TASK OBJECTIVE:
Extract each line of the records that contains the string "footprint". Treat uppercase and lowercase as distinct when matching.

RECORDED INFORMATION:
## start
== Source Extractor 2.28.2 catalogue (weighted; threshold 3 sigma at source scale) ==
## end
## start
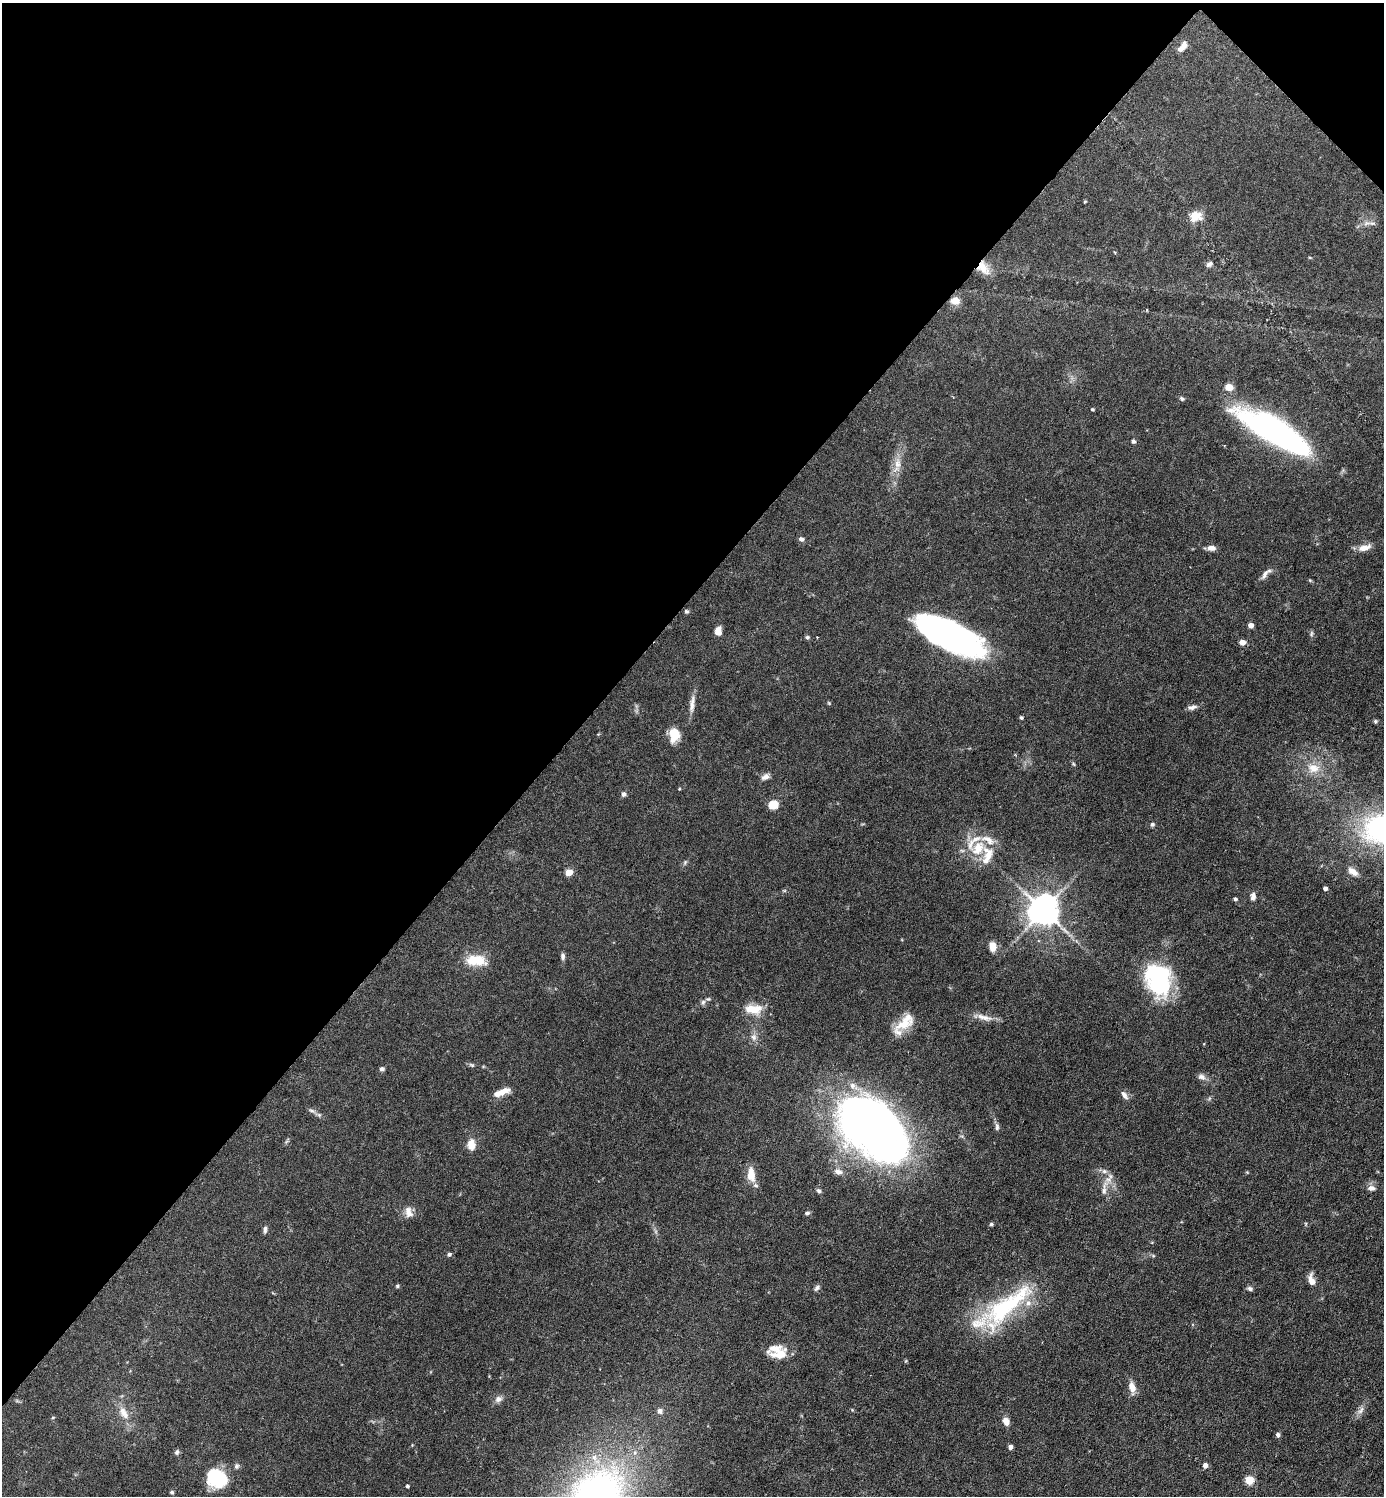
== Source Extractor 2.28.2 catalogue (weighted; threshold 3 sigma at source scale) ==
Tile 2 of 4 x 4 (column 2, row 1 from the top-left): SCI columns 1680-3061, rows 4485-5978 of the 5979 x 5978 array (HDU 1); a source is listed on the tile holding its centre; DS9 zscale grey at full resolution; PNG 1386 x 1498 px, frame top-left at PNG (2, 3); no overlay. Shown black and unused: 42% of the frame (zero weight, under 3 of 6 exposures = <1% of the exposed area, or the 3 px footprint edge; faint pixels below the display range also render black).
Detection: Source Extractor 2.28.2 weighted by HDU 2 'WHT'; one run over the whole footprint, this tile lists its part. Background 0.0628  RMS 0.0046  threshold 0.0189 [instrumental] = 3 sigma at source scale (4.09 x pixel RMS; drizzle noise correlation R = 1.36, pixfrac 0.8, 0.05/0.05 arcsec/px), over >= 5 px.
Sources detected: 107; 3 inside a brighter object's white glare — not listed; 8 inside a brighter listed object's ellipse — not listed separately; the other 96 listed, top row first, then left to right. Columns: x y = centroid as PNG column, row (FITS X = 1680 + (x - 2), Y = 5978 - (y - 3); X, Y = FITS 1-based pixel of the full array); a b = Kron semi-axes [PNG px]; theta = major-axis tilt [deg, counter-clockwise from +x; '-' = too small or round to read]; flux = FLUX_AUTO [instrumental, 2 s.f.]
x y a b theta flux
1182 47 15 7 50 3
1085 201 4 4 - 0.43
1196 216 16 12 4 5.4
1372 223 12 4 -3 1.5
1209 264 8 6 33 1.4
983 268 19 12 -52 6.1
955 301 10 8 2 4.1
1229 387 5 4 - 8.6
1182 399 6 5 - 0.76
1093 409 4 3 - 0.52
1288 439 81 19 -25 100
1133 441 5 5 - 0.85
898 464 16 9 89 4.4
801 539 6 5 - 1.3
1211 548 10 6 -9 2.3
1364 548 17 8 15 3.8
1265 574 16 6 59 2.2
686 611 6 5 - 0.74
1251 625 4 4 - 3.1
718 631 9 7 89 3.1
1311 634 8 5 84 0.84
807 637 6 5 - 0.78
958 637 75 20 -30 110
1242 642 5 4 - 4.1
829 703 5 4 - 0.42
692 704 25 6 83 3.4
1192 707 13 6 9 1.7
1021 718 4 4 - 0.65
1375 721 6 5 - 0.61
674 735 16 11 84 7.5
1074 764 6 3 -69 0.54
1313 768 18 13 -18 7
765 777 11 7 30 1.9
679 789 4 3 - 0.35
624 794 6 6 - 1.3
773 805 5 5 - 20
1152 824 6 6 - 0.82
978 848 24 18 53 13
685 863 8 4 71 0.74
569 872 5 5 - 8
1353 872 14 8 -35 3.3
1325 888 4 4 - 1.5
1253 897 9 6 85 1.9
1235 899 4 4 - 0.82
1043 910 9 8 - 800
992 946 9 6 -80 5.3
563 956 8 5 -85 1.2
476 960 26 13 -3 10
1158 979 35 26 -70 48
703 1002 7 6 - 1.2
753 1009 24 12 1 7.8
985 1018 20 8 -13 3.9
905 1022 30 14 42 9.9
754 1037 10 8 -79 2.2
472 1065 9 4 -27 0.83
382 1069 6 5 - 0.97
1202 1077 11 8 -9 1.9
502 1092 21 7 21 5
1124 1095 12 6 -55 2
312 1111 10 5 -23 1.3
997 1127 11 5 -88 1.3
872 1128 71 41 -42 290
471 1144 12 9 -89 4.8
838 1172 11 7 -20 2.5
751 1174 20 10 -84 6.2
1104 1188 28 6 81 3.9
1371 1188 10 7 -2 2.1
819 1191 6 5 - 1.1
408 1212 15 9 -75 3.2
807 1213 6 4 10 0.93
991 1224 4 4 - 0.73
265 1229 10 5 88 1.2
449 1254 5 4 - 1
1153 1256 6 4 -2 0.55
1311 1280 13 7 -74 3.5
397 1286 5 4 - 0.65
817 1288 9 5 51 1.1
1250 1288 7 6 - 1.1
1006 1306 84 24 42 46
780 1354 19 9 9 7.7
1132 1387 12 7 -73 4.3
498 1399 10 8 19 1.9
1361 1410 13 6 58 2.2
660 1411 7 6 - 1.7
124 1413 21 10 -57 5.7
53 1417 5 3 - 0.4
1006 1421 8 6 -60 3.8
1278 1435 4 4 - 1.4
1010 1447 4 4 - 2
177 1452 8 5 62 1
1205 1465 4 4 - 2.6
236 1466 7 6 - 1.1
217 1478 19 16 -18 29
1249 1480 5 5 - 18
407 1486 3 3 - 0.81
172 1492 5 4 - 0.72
## end
REPLY TO THE TASK:
Tile 2 of 4 x 4 (column 2, row 1 from the top-left): SCI columns 1680-3061, rows 4485-5978 of the 5979 x 5978 array (HDU 1); a source is listed on the tile holding its centre; DS9 zscale grey at full resolution; PNG 1386 x 1498 px, frame top-left at PNG (2, 3); no overlay. Shown black and unused: 42% of the frame (zero weight, under 3 of 6 exposures = <1% of the exposed area, or the 3 px footprint edge; faint pixels below the display range also render black).
Detection: Source Extractor 2.28.2 weighted by HDU 2 'WHT'; one run over the whole footprint, this tile lists its part. Background 0.0628  RMS 0.0046  threshold 0.0189 [instrumental] = 3 sigma at source scale (4.09 x pixel RMS; drizzle noise correlation R = 1.36, pixfrac 0.8, 0.05/0.05 arcsec/px), over >= 5 px.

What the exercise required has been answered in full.